▶ Work to do
Reproduce the rows starting at the beginning of the rows and ending at the line that contains "The clock reads h=2 m=57", renaming "clock" to "watch" everywhere it occurs and leaving everything else unchanged.

[Dataset items]
┌──

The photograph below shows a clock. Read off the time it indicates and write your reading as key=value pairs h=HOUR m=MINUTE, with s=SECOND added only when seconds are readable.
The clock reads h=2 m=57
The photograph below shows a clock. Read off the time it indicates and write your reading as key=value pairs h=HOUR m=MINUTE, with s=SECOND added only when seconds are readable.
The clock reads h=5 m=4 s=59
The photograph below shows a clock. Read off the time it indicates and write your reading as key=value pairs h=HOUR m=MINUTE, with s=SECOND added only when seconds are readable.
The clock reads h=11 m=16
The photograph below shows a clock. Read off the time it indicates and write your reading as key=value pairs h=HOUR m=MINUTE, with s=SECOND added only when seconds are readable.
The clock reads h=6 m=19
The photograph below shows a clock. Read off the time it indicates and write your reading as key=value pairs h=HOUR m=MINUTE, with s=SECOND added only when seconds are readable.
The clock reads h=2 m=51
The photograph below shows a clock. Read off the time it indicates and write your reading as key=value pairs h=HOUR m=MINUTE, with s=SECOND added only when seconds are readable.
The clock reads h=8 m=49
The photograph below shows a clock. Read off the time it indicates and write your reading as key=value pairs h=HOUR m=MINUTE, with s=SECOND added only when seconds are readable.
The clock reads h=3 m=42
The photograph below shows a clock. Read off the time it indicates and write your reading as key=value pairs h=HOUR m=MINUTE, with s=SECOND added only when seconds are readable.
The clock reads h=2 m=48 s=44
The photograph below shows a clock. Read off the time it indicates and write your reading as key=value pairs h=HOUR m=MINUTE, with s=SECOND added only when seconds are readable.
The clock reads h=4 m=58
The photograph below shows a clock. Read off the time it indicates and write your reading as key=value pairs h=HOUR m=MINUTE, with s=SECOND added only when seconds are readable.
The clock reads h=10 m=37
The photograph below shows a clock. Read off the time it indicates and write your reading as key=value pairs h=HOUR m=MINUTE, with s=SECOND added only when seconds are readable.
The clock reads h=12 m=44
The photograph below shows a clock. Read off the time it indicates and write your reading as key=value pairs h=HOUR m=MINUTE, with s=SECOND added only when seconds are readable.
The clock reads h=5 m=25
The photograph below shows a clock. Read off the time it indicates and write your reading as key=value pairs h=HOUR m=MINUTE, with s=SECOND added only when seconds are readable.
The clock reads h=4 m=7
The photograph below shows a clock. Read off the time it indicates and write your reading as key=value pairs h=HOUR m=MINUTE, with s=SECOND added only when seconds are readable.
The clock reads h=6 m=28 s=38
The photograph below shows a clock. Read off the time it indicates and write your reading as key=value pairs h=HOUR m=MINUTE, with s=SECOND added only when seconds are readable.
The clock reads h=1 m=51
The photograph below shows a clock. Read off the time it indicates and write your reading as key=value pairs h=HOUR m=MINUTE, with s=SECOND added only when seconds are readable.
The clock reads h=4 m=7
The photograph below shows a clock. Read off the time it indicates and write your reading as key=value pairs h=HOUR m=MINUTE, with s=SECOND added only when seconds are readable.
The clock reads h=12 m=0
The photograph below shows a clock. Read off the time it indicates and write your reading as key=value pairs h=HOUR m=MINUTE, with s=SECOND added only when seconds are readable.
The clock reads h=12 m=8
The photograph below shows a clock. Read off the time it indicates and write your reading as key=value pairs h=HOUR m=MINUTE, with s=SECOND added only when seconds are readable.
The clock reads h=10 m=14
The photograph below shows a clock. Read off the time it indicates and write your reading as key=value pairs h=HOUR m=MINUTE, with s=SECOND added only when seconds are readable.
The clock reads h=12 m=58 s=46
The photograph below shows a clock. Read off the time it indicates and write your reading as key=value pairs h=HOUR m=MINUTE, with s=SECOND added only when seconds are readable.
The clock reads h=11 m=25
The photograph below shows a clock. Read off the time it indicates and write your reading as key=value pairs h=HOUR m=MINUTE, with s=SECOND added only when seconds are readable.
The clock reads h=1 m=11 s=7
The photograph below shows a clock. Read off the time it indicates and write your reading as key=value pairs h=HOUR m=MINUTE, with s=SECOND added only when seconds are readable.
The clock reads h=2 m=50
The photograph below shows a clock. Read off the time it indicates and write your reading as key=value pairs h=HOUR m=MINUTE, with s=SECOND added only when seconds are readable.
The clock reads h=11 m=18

└──

▶ Complete response
The photograph below shows a watch. Read off the time it indicates and write your reading as key=value pairs h=HOUR m=MINUTE, with s=SECOND added only when seconds are readable.
The watch reads h=2 m=57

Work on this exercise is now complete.